--- GIVEN RECORDS Enclosed Below ---
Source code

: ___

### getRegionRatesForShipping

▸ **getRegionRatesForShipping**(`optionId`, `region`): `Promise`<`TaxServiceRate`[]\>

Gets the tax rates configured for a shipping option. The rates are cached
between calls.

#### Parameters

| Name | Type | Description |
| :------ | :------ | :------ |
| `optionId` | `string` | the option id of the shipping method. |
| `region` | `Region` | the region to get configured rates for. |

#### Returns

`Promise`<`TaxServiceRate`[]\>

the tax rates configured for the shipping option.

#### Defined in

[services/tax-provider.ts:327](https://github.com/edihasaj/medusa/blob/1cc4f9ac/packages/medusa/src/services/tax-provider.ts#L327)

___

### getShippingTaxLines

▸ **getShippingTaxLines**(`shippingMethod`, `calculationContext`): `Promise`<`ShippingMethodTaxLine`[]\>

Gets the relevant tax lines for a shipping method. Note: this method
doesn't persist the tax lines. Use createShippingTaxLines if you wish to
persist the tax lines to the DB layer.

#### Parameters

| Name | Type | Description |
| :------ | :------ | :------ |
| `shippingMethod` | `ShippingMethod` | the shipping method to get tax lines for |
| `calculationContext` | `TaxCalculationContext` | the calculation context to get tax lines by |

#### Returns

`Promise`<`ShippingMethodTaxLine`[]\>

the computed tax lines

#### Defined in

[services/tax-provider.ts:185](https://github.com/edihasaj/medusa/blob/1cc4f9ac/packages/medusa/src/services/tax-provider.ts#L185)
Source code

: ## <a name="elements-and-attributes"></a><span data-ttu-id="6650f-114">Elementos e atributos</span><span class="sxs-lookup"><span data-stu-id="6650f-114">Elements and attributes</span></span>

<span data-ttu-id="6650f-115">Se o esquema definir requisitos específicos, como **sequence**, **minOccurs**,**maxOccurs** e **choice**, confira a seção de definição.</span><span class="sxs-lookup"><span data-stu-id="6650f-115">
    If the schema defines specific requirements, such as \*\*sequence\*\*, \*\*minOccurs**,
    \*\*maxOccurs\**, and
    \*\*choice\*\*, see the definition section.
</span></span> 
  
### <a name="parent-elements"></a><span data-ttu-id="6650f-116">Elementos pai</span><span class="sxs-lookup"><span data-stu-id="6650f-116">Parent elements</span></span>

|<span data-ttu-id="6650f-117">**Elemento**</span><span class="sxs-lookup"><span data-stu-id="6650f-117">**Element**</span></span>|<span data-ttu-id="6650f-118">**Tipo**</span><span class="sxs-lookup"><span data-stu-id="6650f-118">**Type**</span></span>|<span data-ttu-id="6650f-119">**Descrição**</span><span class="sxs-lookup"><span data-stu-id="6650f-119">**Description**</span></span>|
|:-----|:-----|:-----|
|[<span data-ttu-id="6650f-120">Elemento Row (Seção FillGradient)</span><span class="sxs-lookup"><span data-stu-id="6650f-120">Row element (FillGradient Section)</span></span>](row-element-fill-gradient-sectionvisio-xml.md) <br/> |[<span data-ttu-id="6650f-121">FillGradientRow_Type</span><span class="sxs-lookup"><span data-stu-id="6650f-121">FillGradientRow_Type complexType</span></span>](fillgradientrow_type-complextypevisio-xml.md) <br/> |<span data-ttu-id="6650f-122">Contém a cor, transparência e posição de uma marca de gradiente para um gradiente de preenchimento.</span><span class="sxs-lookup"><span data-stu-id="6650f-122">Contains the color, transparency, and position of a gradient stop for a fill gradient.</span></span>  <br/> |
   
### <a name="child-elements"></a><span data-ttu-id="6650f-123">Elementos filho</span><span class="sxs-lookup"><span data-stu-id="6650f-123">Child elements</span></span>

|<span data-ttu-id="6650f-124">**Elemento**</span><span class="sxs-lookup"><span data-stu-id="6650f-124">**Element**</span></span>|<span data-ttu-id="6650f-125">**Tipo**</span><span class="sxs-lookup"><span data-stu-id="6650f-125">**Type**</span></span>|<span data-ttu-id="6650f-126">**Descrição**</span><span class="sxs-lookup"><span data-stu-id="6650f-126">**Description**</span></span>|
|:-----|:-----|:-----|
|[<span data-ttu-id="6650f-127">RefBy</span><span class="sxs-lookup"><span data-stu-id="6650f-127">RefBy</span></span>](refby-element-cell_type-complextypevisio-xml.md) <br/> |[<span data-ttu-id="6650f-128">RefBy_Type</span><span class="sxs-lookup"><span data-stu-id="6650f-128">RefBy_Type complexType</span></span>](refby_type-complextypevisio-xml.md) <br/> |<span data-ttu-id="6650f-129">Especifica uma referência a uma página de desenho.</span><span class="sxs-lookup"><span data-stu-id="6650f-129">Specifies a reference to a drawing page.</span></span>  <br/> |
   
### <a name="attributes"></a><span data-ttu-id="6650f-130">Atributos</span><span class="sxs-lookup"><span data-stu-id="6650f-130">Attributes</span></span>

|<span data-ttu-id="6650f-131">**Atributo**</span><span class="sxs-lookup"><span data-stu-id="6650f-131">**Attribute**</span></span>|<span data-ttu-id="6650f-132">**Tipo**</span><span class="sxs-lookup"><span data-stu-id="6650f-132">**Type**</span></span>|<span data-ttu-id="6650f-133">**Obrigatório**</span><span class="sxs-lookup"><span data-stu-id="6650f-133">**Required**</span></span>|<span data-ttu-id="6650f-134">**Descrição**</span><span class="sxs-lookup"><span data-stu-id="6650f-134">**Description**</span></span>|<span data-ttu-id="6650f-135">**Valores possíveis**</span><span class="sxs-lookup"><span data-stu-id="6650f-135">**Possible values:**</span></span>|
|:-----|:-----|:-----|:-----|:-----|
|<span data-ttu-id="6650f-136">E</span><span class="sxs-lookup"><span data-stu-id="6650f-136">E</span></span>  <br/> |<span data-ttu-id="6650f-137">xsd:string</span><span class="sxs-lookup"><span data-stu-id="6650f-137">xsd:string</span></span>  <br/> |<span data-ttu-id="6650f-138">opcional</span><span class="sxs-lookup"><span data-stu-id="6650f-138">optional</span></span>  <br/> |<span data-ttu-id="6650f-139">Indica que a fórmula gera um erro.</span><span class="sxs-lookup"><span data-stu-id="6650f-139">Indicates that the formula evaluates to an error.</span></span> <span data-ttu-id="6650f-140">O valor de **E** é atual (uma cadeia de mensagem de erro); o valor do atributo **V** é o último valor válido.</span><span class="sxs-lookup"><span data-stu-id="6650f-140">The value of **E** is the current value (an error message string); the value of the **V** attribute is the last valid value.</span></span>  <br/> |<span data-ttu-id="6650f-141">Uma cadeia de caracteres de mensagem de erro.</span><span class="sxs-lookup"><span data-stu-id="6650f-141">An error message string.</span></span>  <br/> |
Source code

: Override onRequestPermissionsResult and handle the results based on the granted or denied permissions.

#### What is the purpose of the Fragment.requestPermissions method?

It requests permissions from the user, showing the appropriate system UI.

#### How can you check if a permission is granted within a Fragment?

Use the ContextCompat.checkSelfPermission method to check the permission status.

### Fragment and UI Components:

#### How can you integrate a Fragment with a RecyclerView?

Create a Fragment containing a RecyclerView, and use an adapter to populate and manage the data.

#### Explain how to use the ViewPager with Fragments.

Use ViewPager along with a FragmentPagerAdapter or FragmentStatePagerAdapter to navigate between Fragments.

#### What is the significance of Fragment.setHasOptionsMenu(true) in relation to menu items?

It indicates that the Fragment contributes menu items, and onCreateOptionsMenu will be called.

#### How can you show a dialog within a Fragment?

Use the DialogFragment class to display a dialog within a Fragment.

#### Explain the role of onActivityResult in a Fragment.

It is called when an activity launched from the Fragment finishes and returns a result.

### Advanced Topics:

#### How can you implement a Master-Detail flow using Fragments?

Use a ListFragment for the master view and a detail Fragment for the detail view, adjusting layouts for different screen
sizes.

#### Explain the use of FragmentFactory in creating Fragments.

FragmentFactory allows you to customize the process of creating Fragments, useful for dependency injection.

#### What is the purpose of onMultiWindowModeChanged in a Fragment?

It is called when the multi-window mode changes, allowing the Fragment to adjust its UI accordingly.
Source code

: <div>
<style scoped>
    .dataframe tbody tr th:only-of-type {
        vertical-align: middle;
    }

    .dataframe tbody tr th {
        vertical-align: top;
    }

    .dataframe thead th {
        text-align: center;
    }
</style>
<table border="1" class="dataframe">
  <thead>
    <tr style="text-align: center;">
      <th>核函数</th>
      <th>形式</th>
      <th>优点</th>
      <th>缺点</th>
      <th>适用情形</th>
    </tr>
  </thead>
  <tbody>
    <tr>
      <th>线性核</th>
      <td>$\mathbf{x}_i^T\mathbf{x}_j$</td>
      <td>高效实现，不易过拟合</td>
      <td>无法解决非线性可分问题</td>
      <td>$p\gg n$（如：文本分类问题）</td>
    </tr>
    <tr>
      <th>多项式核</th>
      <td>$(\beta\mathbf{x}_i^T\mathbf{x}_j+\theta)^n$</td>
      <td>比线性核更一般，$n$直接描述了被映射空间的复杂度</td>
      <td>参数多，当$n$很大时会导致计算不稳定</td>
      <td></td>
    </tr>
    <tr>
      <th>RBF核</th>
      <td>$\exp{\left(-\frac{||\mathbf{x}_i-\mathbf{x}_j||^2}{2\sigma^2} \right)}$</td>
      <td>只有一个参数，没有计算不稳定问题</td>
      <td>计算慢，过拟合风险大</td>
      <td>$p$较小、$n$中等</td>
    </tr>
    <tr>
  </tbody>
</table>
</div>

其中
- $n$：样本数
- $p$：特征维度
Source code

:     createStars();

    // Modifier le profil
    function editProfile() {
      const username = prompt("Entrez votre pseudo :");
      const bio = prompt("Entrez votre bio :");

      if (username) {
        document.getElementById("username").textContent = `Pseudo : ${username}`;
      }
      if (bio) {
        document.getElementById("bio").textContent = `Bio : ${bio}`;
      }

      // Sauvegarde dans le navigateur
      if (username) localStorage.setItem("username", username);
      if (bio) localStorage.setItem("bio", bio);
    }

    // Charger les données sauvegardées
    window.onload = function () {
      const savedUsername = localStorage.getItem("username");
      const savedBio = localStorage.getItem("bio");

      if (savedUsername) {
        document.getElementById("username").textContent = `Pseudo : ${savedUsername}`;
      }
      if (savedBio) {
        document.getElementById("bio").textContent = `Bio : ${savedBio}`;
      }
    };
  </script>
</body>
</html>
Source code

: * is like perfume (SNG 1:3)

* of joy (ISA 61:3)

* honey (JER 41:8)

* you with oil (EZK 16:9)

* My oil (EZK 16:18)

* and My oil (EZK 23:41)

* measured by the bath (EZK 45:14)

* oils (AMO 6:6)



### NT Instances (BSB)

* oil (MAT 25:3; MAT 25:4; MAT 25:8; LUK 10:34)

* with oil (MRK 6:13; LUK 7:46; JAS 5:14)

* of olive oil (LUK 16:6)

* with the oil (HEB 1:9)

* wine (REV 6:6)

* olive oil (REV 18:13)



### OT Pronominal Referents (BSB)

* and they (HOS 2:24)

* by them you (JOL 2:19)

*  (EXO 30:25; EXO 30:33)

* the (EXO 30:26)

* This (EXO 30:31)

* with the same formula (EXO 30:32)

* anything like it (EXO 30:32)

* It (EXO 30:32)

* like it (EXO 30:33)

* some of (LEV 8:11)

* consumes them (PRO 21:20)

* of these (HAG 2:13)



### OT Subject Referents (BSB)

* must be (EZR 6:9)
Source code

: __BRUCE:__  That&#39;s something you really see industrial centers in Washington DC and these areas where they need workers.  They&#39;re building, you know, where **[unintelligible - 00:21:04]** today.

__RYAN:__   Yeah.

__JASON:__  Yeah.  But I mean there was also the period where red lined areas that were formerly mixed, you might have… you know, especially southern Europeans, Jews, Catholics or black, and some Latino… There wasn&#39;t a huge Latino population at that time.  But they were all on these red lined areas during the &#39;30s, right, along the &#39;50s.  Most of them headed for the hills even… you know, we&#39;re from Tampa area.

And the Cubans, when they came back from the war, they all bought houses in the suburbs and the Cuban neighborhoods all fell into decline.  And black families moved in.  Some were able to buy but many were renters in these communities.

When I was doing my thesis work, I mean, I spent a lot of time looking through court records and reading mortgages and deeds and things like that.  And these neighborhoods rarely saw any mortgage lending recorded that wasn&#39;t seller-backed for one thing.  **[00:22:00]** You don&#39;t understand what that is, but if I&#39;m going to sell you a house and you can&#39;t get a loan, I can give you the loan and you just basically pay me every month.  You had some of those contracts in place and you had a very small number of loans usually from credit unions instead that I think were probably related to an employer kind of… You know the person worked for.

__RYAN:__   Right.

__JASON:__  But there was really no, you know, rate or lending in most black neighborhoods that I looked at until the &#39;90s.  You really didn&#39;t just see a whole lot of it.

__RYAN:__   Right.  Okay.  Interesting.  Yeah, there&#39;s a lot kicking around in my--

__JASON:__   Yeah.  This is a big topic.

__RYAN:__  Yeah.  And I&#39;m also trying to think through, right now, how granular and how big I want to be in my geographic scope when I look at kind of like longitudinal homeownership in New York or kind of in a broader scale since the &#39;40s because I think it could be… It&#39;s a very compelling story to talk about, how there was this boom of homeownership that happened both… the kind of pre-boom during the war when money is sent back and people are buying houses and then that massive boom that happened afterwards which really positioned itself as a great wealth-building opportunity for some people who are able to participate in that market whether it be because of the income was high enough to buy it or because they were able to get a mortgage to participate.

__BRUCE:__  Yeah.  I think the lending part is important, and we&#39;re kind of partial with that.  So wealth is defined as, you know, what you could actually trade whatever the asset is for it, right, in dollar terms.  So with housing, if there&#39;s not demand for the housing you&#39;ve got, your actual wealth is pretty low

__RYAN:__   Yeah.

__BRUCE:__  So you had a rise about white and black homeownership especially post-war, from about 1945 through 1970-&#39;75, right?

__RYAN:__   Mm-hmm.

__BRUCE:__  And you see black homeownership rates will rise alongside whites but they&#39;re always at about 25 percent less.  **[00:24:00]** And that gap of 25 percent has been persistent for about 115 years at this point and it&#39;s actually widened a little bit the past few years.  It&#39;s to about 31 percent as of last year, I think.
--- End of Enclosed GIVEN RECORDS ---
Please output an exact copy of the lines above, from the opening line of the data down to the line that contains "Gets the relevant".

§ ANSWER BOX:
Source code

: ___

### getRegionRatesForShipping

▸ **getRegionRatesForShipping**(`optionId`, `region`): `Promise`<`TaxServiceRate`[]\>

Gets the tax rates configured for a shipping option. The rates are cached
between calls.

#### Parameters

| Name | Type | Description |
| :------ | :------ | :------ |
| `optionId` | `string` | the option id of the shipping method. |
| `region` | `Region` | the region to get configured rates for. |

#### Returns

`Promise`<`TaxServiceRate`[]\>

the tax rates configured for the shipping option.

#### Defined in

[services/tax-provider.ts:327](https://github.com/edihasaj/medusa/blob/1cc4f9ac/packages/medusa/src/services/tax-provider.ts#L327)

___

### getShippingTaxLines

▸ **getShippingTaxLines**(`shippingMethod`, `calculationContext`): `Promise`<`ShippingMethodTaxLine`[]\>

Gets the relevant tax lines for a shipping method. Note: this method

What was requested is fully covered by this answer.